In 2006 I quit an office job in Washington, D.C. that was draining the life out of me with no plan in place for what came next.

It had become painfully clear I needed a different path, but I had no idea what that path would be.

After a few months of trying to listen to where my gut and the universe wanted me to head next — a novel practice for me at the time, being a lifelong worrier and over-doer — I saw that a massage school program in San Diego I'd heard good things about was starting in two weeks, and something in me told me to hustle across the country to get to it.

The ideal living arrangement (with perfect-for-me roommates, a few blocks from the beach and a few blocks from the massage school) almost effortlessly lined itself up, and I was off.

By the time I got to San Diego I'd blown most of what little savings I had on a trip to South America, the move back to the west coast, and a surfboard.

So I was looking for a way to supplement my new coffee shop job — which was a few blocks from my house and I was serendipitously given despite having zero barista experience — income.

I remember saying out loud, "You know what I'd really love? A few-day-a-week office gig that offers some stable income doing something I'm interested in and something in line with this new path I'm on."

I opened the city paper the next day to an ad for a 2-day-a-week admin job in the Life Coaching Department of the Tony Robbins Company.

At the time, I didn't really even know who he was, so I Googled him. And since people had for years joked that I was like their life coach, I emailed my resume over, and got the job.

In the time I was there, I sat in on tele-classes with coaches, edited coach bios, put together coaching newsletters, listened to all kinds of coaching programs, went to a live event, and went through two rounds of coaching myself.
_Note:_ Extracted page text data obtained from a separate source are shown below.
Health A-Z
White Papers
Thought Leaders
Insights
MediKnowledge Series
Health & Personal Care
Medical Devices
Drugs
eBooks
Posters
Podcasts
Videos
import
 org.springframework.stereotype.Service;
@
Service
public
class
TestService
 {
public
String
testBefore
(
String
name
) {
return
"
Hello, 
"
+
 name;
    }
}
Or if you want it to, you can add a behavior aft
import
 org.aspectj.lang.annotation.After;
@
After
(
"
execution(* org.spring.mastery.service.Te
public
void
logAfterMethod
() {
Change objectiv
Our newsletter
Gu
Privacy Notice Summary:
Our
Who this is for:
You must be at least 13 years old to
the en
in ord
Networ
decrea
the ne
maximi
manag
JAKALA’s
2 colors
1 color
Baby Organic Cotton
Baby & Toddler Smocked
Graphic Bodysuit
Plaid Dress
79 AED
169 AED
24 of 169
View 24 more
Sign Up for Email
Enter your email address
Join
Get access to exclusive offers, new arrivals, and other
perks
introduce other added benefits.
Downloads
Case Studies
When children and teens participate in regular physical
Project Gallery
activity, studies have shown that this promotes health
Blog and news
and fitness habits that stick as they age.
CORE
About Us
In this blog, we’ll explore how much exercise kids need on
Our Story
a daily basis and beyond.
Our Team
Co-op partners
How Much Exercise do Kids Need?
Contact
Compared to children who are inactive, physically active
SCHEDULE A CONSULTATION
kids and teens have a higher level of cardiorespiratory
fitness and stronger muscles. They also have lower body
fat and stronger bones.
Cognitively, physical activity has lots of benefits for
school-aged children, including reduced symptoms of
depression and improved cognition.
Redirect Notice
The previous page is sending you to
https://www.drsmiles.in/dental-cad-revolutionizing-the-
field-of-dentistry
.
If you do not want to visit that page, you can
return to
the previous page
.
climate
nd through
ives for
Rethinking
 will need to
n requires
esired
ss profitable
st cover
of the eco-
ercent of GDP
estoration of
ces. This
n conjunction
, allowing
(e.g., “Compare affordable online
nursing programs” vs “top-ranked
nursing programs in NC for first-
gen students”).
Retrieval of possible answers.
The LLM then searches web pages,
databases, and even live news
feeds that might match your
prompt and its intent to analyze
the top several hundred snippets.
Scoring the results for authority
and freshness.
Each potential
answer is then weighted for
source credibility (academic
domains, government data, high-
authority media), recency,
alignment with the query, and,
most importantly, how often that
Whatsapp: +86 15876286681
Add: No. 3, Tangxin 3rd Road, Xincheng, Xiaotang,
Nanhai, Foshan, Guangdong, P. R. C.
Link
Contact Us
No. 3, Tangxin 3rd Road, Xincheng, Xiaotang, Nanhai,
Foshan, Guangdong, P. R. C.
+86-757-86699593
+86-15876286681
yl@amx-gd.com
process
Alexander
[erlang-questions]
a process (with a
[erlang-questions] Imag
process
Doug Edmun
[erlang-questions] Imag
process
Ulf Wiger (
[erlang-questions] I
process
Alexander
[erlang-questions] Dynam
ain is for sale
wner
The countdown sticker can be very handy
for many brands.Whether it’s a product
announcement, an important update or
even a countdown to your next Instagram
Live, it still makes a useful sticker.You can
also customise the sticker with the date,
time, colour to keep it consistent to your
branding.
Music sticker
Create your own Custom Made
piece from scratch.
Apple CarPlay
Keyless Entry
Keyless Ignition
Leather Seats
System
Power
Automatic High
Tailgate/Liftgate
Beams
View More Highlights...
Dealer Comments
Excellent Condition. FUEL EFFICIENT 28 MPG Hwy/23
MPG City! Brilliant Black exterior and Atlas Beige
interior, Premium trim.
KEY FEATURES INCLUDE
But the thought never seriously crossed my mind that I was meant to be a coach myself. Even when I started doing what was essentially nutrition coaching with clients.

A coach even suggested the coaching path to me and I did some brainstorming on business names and workshop ideas. But it just didn't take hold.

In hindsight, it seems a little crazy that I couldn't see where all this was heading given all the synchronistic arrivals of one "just what I needed at the perfect moment" circumstance after another in those years.

I'd leapt into a new phase of life in faith that the net would appear, and it was appearing all over the place. I just didn't always realize it at the time.

It wasn't until a few years later that I started thinking about formally becoming a coach myself.

But that's how it is. We're ready for what we're ready for when we're ready for it.

We can't force things. Especially the things that are stirring in the deepest parts of us.

Those parts of us are vulnerable and tender; they need some time to get strong enough to rise above the surface and be exposed to the elements.

When something awakens in us and we realize we want to find and follow our purpose in life, there can be a sense of urgency.

Once we sense how vitally important it feels to be doing something that fulfills us and contributes positively to this life, we want to be doing it now.

But sometimes what's called for is to let it be. To give that new seedling time to settle in and take root.

It takes some kind attention and nurturing to invite the bud to rise up and, eventually, for the flower to be ready to open at its own pace.

Trying to force new parts of ourselves to emerge before they've had enough time to marinate would be like trying to use a wrench to pry a flower bud to open. It would destroy the flower, and it would frustrate us.

It's said that urgency is the voice of fear.

And when we're feeling fearful — that things might not work out, that maybe we're not capable, that it might be painful like it was before — we tend to start forcing.

And when we're forcing forcing forcing, bulldozing our way toward some fixed goal, our focus gets so narrow that we start to miss the bigger picture and ignore the feedback life is giving us about where and how we're focusing our attention.

But when you notice you're getting narrow and contracted — and you do have to commit to noticing — you can choose to take a step back and notice what's going on around you.

  • What response is life giving to your input?

  • Where does your energy feel like it wants to lead you?

  • Are circumstances, people, and resources aligned with your goal popping up, or not so much?

Sometimes we put out a call for something we want and notice all kinds of synchronicity leading us toward it. It's feedback saying, "Yes, keep going, you're on the right path."

But other times we try with all our might to make something happen, but what we really hear in response are crickets.

At that point we can close our eyes and resist that feedback and try to muscle forward anyway, or we can use that feedback as a cue to assess how aligned we're really feeling with the path we're on, and make adjustments as appropriate.

And really, what's the rush?

Most of us have spent a very long time adding layers of fear-driven small “s” self to our authentic big “S” Self.

So our truest purpose sometimes takes some time to find us, and we often need some time to be ready to welcome it.

But if you attentively focus in a heart-centered way on just this one step, and now just this one step, on your path again and again, you'll notice that the perfect things will start to come up in the perfect ways at the perfect time.

And when the circumstances are ripe, that bud will open without an ounce of forcing required.

You can just keep showing up, trust the process, and enjoy life's unfolding.